Conor Daly loses Lilly Diabetes sponsorship after his father's use of racial slur on air in 1980s

Lilly Diabetes has pulled its sponsorship ahead of Conor Daly’s NASCAR debut after it surfaced that his father, Derek Daly, used a racial slur in a live radio interview in the early 1980s. (AP Photo/Michael Conroy)

NASCAR driver Conor Daly lost one of his sponsors this week ahead of his NASCAR debut — though not because of anything that he did.

It’s because of something his father did.

Lilly Diabetes pulled its sponsorship decals from Conor’s car on Friday, just before Saturday’s Xfinity Series race at Road America over comments his father made more than 30 years ago.

Conor’s father, Derek Daly, admitted to using a racial slur in a live radio interview in the early 1980s on Thursday.

Derek, who worked as a freelance racing analyst for WISH-TV, admitted to using the N-word during an interview at Indianapolis Motor Speedway in the early 1980s on Thursday, which led the station to dissolve its relationship with him this week, according to the Indianapolis Star. Larry Henry, who was the IMS radio announcer at the time, told the Indianapolis Star that he recalled freezing on air after Derek used the N-word, and then quickly threw the broadcast back to the station.

Though Conor was born in 1991, around a full decade after Derek used the slur on air, Lilly Diabetes said that it didn’t want the distraction from their cause.

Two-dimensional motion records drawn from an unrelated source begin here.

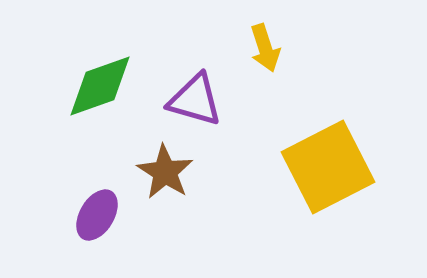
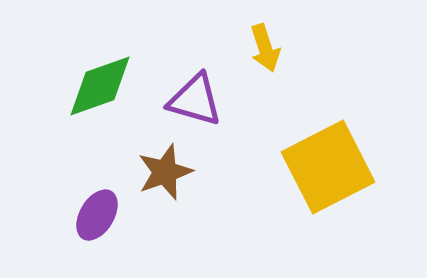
brown star: rotated 20 degrees clockwise
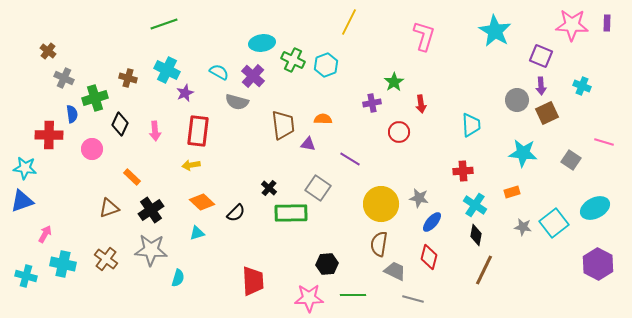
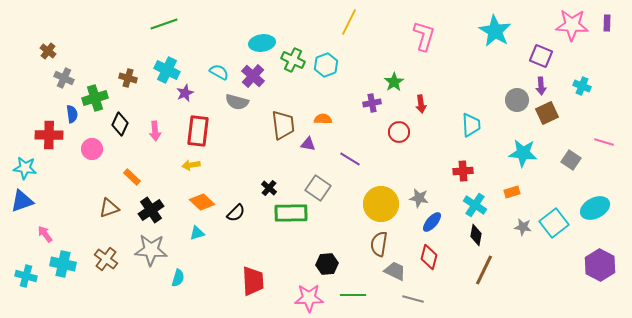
pink arrow at (45, 234): rotated 66 degrees counterclockwise
purple hexagon at (598, 264): moved 2 px right, 1 px down
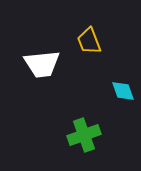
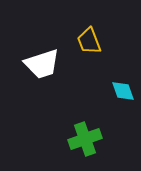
white trapezoid: rotated 12 degrees counterclockwise
green cross: moved 1 px right, 4 px down
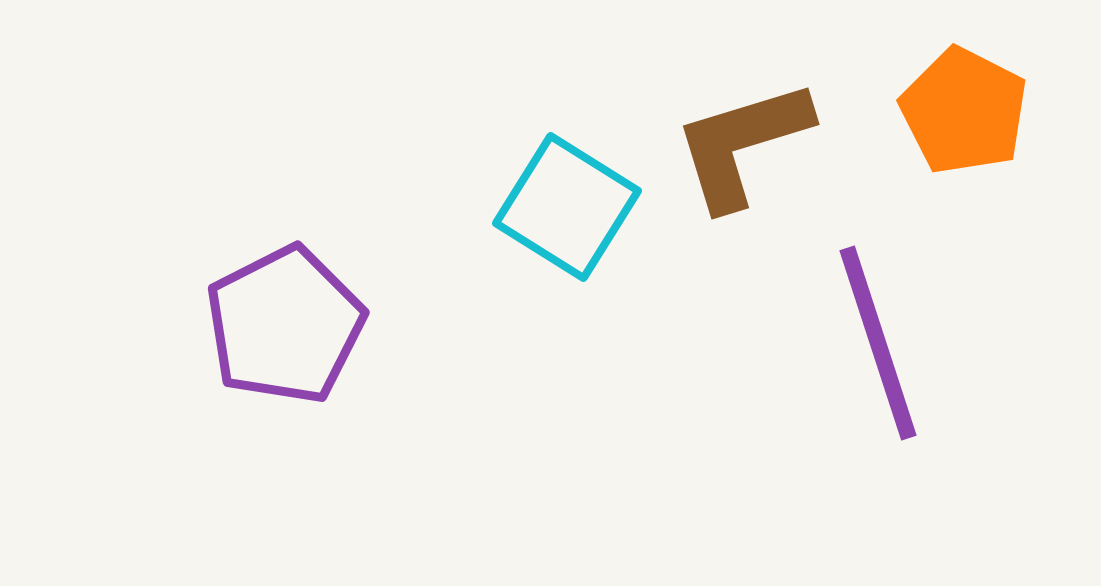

“Our sponsorship in Saturday’s race is intended to raise awareness of treatment options and resources for people living with diabetes,” Lilly Diabetes said in a statement. “Unfortunately, the comments that surfaced this week by Derek Daly distract from this focus, so we have made the decision that Lilly Diabetes will no longer run the No. 6 at Road America this weekend.

“We remain committed to our mission of supporting people with diabetes.”

Conor spoke out on Twitter on Friday night.


“The last 24 hours have been quite an unnecessarily difficult ride for my family,” Conor tweeted. “There is A LOT I want to say, but I’m still here and still racing. I appreciate the support from Roush Fenway Racing and ALL of you. Lilly Diabetes has been a big part of my career and I’m very thankful.”

Conor — who has Type I diabetes himself — partnered with Lilly Diabetes on May 11, when the company announced it would sponsor Conor at the Indy 500 and at the NASCAR Road America race on Saturday, according to the Indianapolis Star, which marks his NASCAR debut. He was to work with them on their Drive Down A1C initiative, which helps motivate fans with Type II diabetes to better manage their health.